3. Help employers create more tightly integrated benefits packages
Remote work has underscored the need for holistic benefits that are simpler to access. HR systems are moving away from a focus on internal processes and being reimagined in terms of employee needs. A good example of such integration would be pairing a high-deductible health plan with supplemental critical care insurance and communicating the combined benefit of lower overall premiums with financial protection from large medical bills. There's an opportunity for brokers who can help deliver the benefits, support, and technology demanded by this new model, including:
- A modernized user experience for employees and administrators
- A full array of benefits that care for and nourish the whole employee – and experienced support around that mostly voluntary offering
- Efficient, employee-specific communication that drives understanding, appreciation, engagement – and ROI
4. Help companies better manage employee absence
Absenteeism is a problem for American businesses – and the bottom line costs are higher than most realize.
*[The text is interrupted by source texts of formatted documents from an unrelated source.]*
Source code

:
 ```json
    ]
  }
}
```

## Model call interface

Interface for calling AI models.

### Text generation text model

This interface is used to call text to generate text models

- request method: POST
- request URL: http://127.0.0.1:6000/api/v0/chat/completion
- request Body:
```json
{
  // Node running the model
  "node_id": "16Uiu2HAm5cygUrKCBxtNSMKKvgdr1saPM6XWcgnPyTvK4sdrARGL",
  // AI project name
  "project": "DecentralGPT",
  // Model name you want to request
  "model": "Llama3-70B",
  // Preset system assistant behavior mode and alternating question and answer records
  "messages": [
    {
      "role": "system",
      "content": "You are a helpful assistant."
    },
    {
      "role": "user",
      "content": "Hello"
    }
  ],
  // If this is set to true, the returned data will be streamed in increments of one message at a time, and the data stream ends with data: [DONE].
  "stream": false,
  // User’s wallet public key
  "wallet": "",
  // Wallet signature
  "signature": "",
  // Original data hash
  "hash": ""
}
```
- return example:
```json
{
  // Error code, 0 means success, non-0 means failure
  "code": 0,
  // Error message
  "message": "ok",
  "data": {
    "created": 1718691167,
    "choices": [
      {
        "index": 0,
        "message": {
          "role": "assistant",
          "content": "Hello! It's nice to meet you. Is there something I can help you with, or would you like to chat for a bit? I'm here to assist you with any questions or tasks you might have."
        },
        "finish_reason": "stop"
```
The Centers for Disease Control and Prevention (CDC) has stated that productivity losses related to personal and family health problems cost US employers $225.8 billion annually, or $1,685 per employee – and the indirect costs of absenteeism may be several times higher2. Another widely quoted study by Circadian estimates the cost for unscheduled absences to be $2660 per shift employee per year3.
Bringing in a third-party solution to oversee absence management can help clients understand and reduce absenteeism while also alleviating administrative burdens. Any company large enough to be covered under FMLA (generally, 50+ employees) could benefit by outsourcing these leaves, short-term disability insurance claims, and other health-related issues to an external leave management resource.
Would your clients welcome more time to focus on core business needs? You can help them assess their current absence management efforts using the Guardian Absence Management ScorecardSM. It will show them how their absence and leave management system measures up to other companies and even provide customized policy and process recommendations that you can help them implement.
5. Help clients use benefits to reduce employee turnover
Employee turnover is a deceptively costly issue for employers. Gallup estimates that US businesses incur one trillion dollars in losses each year (yes - one thousand billion dollars) due to voluntary employee turnover. For a company with 50 people at an average $50k salary, turnover and replacement costs range between $300,000 and $1.3 million. And it's an issue that's only getting worse, as 52% of workers plan to job hunt in 2021. The main reason given by those seeking a different position? Better compensation and benefits.
So let's go back to the question we started with: do clients see you as a vendor who costs them money or a partner who helps them make money? The more you can make clients aware of the real costs of employee turnover, absenteeism, and low benefits utilization, the more opportunity you'll have to demonstrate all the tools you have to help boost their bottom line.